The town of Happy Valley-Goose Bay in Newfoundland, Canada, has denied two applications for a local data center.

The town previously shut down a facility run by the applicant, Crypto Boreas, for operating without the necessary permits.

The company used the site for mining Bitcoin and running unspecified artificial intelligence workloads.

Not a happy goose
– Sebastian Moss


Company owner Akm Moynul Haque filed two applications for potential data center sites: one on the grounds of the Amurak Golf Club, and another on the stretch of land along the Trans-Labrador Highway just below the MOT hill. But the former is zoned as commercial land, and the latter - rural.

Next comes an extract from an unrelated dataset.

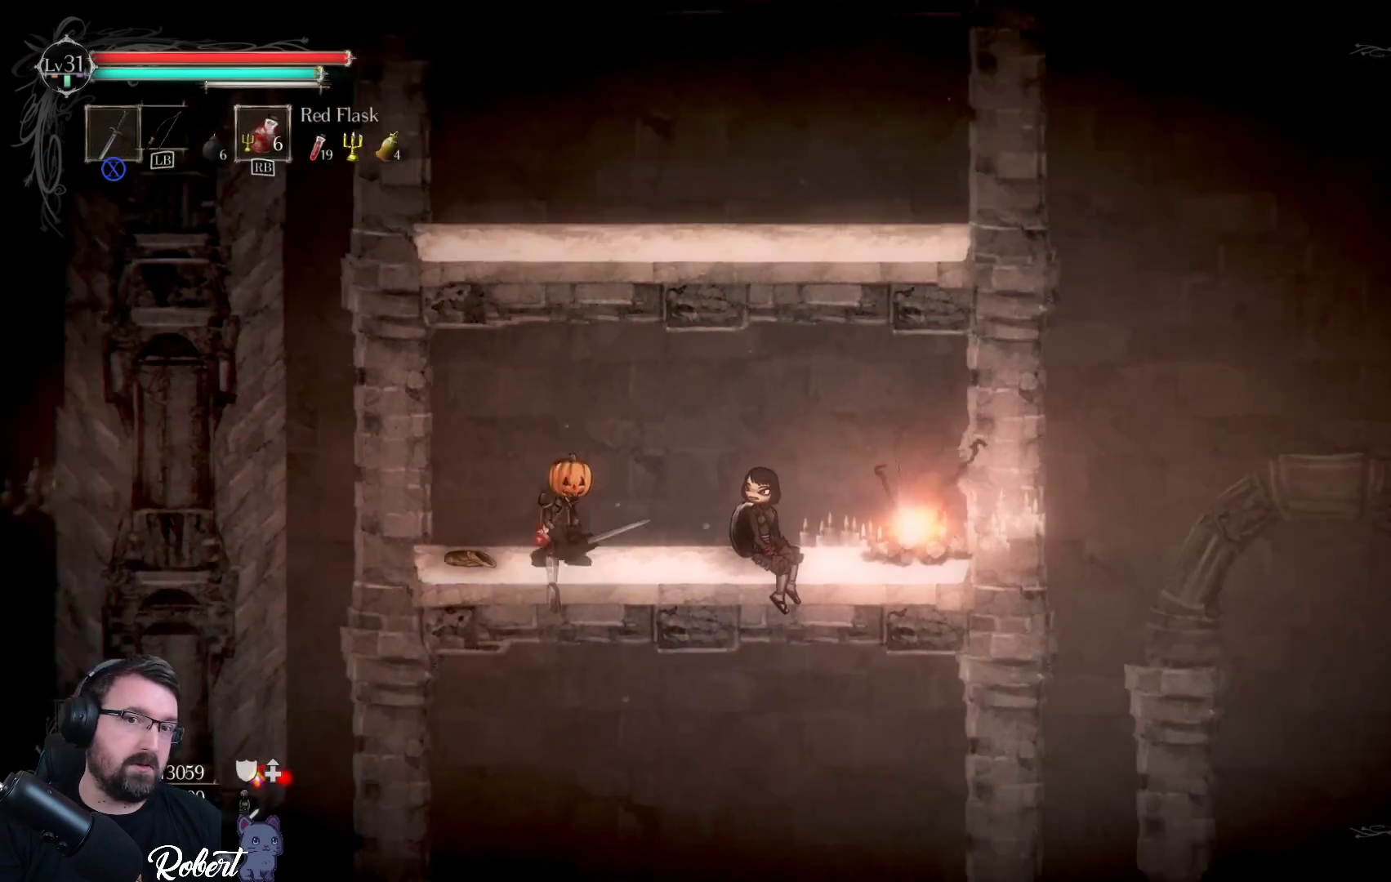
{"buttons": [], "left_stick": "up", "right_stick": "center", "events": [[33, "A", "down"], [133, "A", "up"]]}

“He’s asking council to approve one or the other,” Bert Pomeroy, Deputy Mayor of Happy Valley-Goose Bay, told the Labradorian.

“There was a lot of discussion on this at the committee level. It was felt that allowing a data center, particularly mobile data centers, to spring up in rural zones is not something the committee felt comfortable with.”

The facility was to be a modular data center housed in shipping containers.

“I have to try something,” Haque said. “The Town isn’t giving me any direction on how to pursue. I have taken out huge loans for this so I have to figure out something.”

Haque is also appealing the town's decision to issue a stop work order on the data center operated by the company illegally; for several years, the facility on St. Laurent Street was located in a Mixed Development area, not zoned for data centers.

“It has been three months now with the appeal and it doesn’t seem to be active on anything, I don’t know when that’s happening. It seems the town has a strong stance against investment here.”

In August, Haque told CBC Radio's Labrador Morning that he had "some deficiency in terms of paperwork," but had made an "honest mistake."

At the time, Pomeroy said that the town wasn't properly informed about the data center and only found out because of the amount of power it consumed. Relations between the data center operator and the town quickly deteriorated, even before the ban, with Mayor Nick Brown calling the 1.5-2MW facility a drain.

A previous version of this article referred to Great North Data, which also operates in the region, we regret the error.